The life of the earliest Christian community, in Jerusalem. may afford a clue to this more inclusive life. These Christians were able, at least temporarily, to expand the communal bond of ideal family life by sharing their possessions, transcending a mine-thine dichotomy, they received from members according to their abilities and gave to them according to their needs. Similarly, in the resurrected community, the harmonious give and take of a happy family will be expanded to all so that all will be in perfect concord.

One of Paul’s letters to the Christians at Corinth provides help in understanding Jesus’ resurrection doctrine. Although raised a Pharisee, the apostle did not accept the idea of a "flesh and blood" resurrection. To him, the afterlife was not a mere continuation of the physical life of eating and reproducing, he believed that humans cannot fully imagine what has been prepared for those who love God.
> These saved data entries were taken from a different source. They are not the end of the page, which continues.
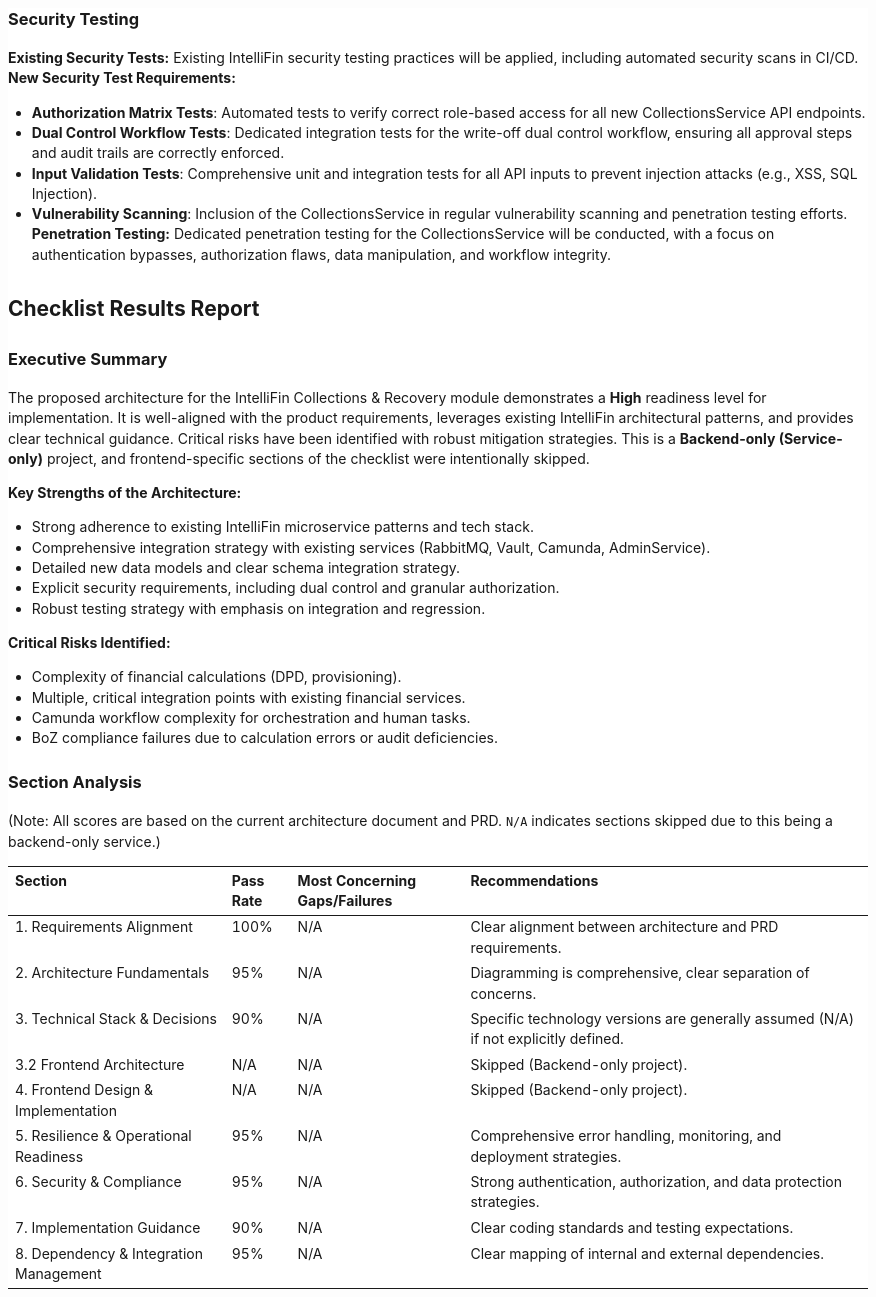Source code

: ### Security Testing

**Existing Security Tests:** Existing IntelliFin security testing practices will be applied, including automated security scans in CI/CD.
**New Security Test Requirements:**
-   **Authorization Matrix Tests**: Automated tests to verify correct role-based access for all new CollectionsService API endpoints.
-   **Dual Control Workflow Tests**: Dedicated integration tests for the write-off dual control workflow, ensuring all approval steps and audit trails are correctly enforced.
-   **Input Validation Tests**: Comprehensive unit and integration tests for all API inputs to prevent injection attacks (e.g., XSS, SQL Injection).
-   **Vulnerability Scanning**: Inclusion of the CollectionsService in regular vulnerability scanning and penetration testing efforts.
**Penetration Testing:** Dedicated penetration testing for the CollectionsService will be conducted, with a focus on authentication bypasses, authorization flaws, data manipulation, and workflow integrity.

## Checklist Results Report

### Executive Summary

The proposed architecture for the IntelliFin Collections & Recovery module demonstrates a **High** readiness level for implementation. It is well-aligned with the product requirements, leverages existing IntelliFin architectural patterns, and provides clear technical guidance. Critical risks have been identified with robust mitigation strategies. This is a **Backend-only (Service-only)** project, and frontend-specific sections of the checklist were intentionally skipped.

**Key Strengths of the Architecture:**
-   Strong adherence to existing IntelliFin microservice patterns and tech stack.
-   Comprehensive integration strategy with existing services (RabbitMQ, Vault, Camunda, AdminService).
-   Detailed new data models and clear schema integration strategy.
-   Explicit security requirements, including dual control and granular authorization.
-   Robust testing strategy with emphasis on integration and regression.

**Critical Risks Identified:**
-   Complexity of financial calculations (DPD, provisioning).
-   Multiple, critical integration points with existing financial services.
-   Camunda workflow complexity for orchestration and human tasks.
-   BoZ compliance failures due to calculation errors or audit deficiencies.

### Section Analysis

(Note: All scores are based on the current architecture document and PRD. `N/A` indicates sections skipped due to this being a backend-only service.)

| Section                     | Pass Rate | Most Concerning Gaps/Failures | Recommendations                                     |
| :-------------------------- | :-------- | :---------------------------- | :-------------------------------------------------- |
| 1. Requirements Alignment   | 100%      | N/A                           | Clear alignment between architecture and PRD requirements. |
| 2. Architecture Fundamentals | 95%       | N/A                           | Diagramming is comprehensive, clear separation of concerns. |
| 3. Technical Stack & Decisions | 90%       | N/A                           | Specific technology versions are generally assumed (N/A) if not explicitly defined. |
| 3.2 Frontend Architecture   | N/A       | N/A                           | Skipped (Backend-only project).                     |
| 4. Frontend Design & Implementation | N/A   | N/A                           | Skipped (Backend-only project).                     |
| 5. Resilience & Operational Readiness | 95% | N/A                           | Comprehensive error handling, monitoring, and deployment strategies. |
| 6. Security & Compliance    | 95%       | N/A                           | Strong authentication, authorization, and data protection strategies. |
| 7. Implementation Guidance  | 90%       | N/A                           | Clear coding standards and testing expectations.     |
| 8. Dependency & Integration Management | 95% | N/A                           | Clear mapping of internal and external dependencies. |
Since love abides forever as an attribute of God, in the deathless life with Christ personal relationships will be more loving than they are in this life.
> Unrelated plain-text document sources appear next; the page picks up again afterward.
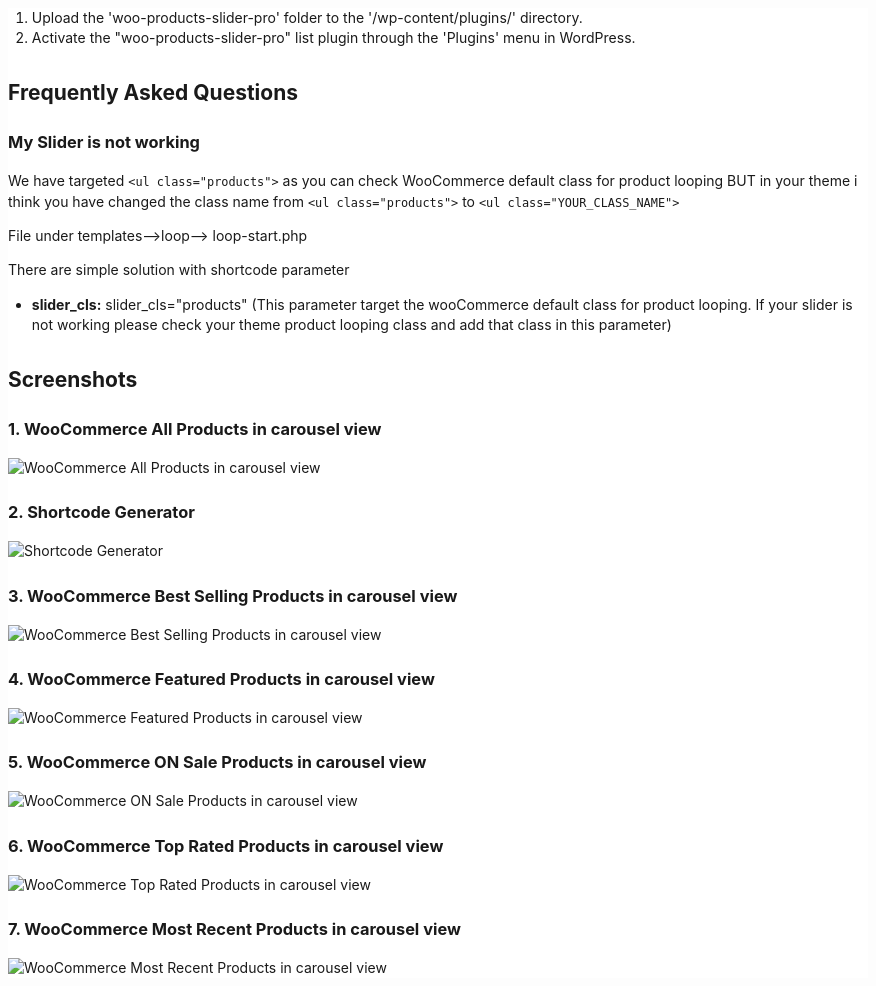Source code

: 1. Upload the 'woo-products-slider-pro' folder to the '/wp-content/plugins/' directory.
2. Activate the "woo-products-slider-pro" list plugin through the 'Plugins' menu in WordPress.

## Frequently Asked Questions

### My Slider is not working

We have targeted `<ul class="products">` as you can check WooCommerce default class for product looping BUT in your theme i think you have changed the class name from `<ul class="products">` to `<ul class="YOUR_CLASS_NAME">`

File under templates-->loop--> loop-start.php

There are simple solution with shortcode parameter

* **slider_cls:**
slider_cls="products" (This parameter target the wooCommerce default class for product looping. If your slider is not working please check your theme product looping class and add that class in this parameter)

## Screenshots

### 1. WooCommerce All Products in carousel view

![WooCommerce All Products in carousel view](https://ps.w.org/woo-products-slider-pro/assets/screenshot-1.png)

### 2. Shortcode Generator

![Shortcode Generator](https://ps.w.org/woo-products-slider-pro/assets/screenshot-2.png)

### 3. WooCommerce Best Selling Products in carousel view

![WooCommerce Best Selling Products in carousel view](https://ps.w.org/woo-products-slider-pro/assets/screenshot-3.png)

### 4. WooCommerce Featured Products in carousel view

![WooCommerce Featured Products in carousel view](https://ps.w.org/woo-products-slider-pro/assets/screenshot-4.png)

### 5. WooCommerce ON Sale Products in carousel view

![WooCommerce ON Sale Products in carousel view](https://ps.w.org/woo-products-slider-pro/assets/screenshot-5.png)

### 6. WooCommerce Top Rated Products in carousel view

![WooCommerce Top Rated Products in carousel view](https://ps.w.org/woo-products-slider-pro/assets/screenshot-6.png)

### 7. WooCommerce Most Recent Products in carousel view

![WooCommerce Most Recent Products in carousel view](https://ps.w.org/woo-products-slider-pro/assets/screenshot-7.png)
Sentiments similar to Paul’s have occasionally been expressed by other Christians. In the famous sonnet beginning "How do I love thee?" Elizabeth Barrett Browning ponders the profundity of her love for Robert. and then concludes: "If God chooses. I shall but love thee better after death." In his Bottom Line Catechism for Contemporary Catholics, Father Andrew Greeley likewise asserts: "We will love one another in the resurrected life even more intensely, even more joyfully than we do in the present life. . . . It is utterly unthinkable that there would not be between those who work close to one another on earth an even more powerful and more rewarding intimacy in the life of the resurrection" (Thomas More, 1982. pp. 105-106). Thus the best way to gain insight into the hereafter is to extrapolate on the deepest earthly love. Marital loves will become something wonderfully inclusive and intense as persons move from the provisional material sphere to the permanent spiritual one.
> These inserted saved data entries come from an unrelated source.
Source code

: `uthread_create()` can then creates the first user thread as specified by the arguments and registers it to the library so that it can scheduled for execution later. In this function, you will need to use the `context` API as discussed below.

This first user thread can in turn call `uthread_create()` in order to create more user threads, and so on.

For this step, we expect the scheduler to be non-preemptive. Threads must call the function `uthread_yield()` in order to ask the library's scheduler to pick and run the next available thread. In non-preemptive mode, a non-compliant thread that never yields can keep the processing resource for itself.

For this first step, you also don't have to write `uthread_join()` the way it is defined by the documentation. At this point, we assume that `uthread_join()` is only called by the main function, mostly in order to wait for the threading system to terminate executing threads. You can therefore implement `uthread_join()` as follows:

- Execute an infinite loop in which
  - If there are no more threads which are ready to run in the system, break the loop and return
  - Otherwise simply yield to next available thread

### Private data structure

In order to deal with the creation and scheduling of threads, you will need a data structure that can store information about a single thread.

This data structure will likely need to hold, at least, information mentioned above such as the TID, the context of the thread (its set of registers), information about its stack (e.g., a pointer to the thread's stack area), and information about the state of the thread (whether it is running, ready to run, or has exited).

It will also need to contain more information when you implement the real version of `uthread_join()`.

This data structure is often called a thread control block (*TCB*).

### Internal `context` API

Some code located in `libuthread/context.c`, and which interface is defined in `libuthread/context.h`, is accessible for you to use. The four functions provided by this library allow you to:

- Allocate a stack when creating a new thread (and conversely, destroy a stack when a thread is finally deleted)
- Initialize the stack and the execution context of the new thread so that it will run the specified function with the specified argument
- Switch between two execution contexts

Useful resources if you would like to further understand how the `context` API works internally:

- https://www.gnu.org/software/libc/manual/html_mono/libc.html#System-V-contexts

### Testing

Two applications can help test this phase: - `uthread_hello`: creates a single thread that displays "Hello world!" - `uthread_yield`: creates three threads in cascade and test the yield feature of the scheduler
Our earthbound imaginations pale at intuiting the nonsensory, thus limiting our understanding of both science and religion. Astronomer Carl Sagan has observed that when they try to imagine extraterrestrial life, scientists are often quite mundane, for they rely heavily on forms already known. Similarly, Christians often are no more able to envisage what is beyond space and time than fetuses, living in darkness and fluid, are able to imagine what it is like to smell stimulating aromas, see colorful sights and savor tasty foods. Imagining antimatter in the nucleus of an atom or conceiving of fleshless selves among whom there is personal communication requires a radically new way of seeing.

The nature of life after death, like the nature of God, transcends all of our conceptions. But New Testament theology assures us that it is not less than the happiest life of communal caring and sharing that we can now experience or conceive.